Canadians are going through an unprecedented difficult period because of the pandemic recession. To help you through these difficult times, the government is offering financial support. You might have to use your savings or get into debt to pay for your expenses – but before you do, here’s what you should know. The Canada Emergency Response Benefit (CERB) will end in September but there will be other forms of help available after.
The CERB will end on September 26
The federal government recently announced that the CERB for employed and self-employed Canadians directly affected by COVID-19 has been extended. What does it mean? Eligible CERB recipients receive $2,000 for a four-week period. The 24-week limit is now 28 weeks – a maximum of seven eligibility periods. The last period of CERB is between August 30 and September 26.
There will be other forms of help after the CERB
So what should a CERB recipient do next?
Income support will be available under the Employment Insurance (EI) program for those who have received the CERB, including temporary measures to help more people qualify. Eligibility for EI is based on hours worked in the previous year.

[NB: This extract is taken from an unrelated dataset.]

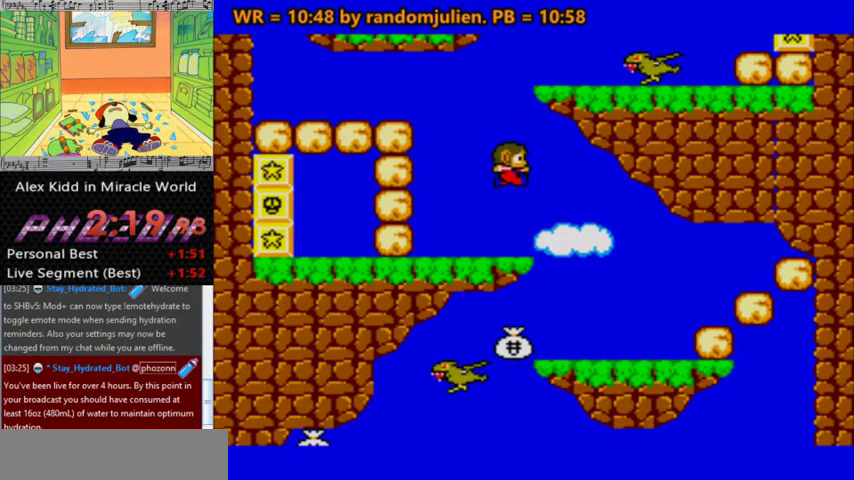
{"keys": ["a"], "events": [[33, "a", "up"], [33, "right", "up"], [267, "a", "down"], [267, "left", "down"], [400, "left", "up"]]}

As the pandemic has limited people’s ability to work, applicants can now qualify for EI with as little as 120 hours in the previous year. This lower threshold is retroactive to March 15, so anyone who may not be eligible for maternity, parental, compassionate care, family caregiver, or work-sharing benefits due to a lack of hours can now receive EI.
CERB recipients will automatically switch to the Employment Insurance program on September 27 and receive a maximum of $573 per week for a maximum of 45 weeks.
There is a new Canadian Recovery Benefit (CRB) that will also be available starting September 27 for those who do not qualify for EI – primarily those who are self-employed. Canadians 15 years of age or older who have not been able to work or whose income has been reduced from pre-COVID-19 pandemic levels may be eligible for the CRB. You must not have stopped working voluntarily.
The benefit is $400 per week for up to 26 weeks. You need to have earned work income of at least $5,000 in either 2019 or 2020 to qualify.
How to avoid drowning in a sea of debt
If you have a credit card balance, consider using a line of credit instead. Interest rates on a line of credit are often lower than on credit cards. Just be careful not to increase your credit limits and balances without a debt repayment plan. Prioritize the payment of your debts that have the highest interest rate.
In the short term, asking your lender to increase your amortization on your mortgage could help your cash flow by reducing your payments.
Check with your lender about deferring payments for your mortgage, student loan, or other debt. Interest will continue to accrue, but you won’t have to make your regular payments for a certain period.
Setting aside three to six months of your salary is important when it comes to dealing with financial emergencies. A TFSA is a great help, as you can withdraw money whenever you want without paying taxes or penalties. You can make your money grow faster in a TFSA as all the money you make inside a TFSA is tax free.
Investing in dividend stocks like Fortis or Toronto-Dominion Bank is a good way to make your capital grow while receiving dividend income, which you can use to pay your expenses.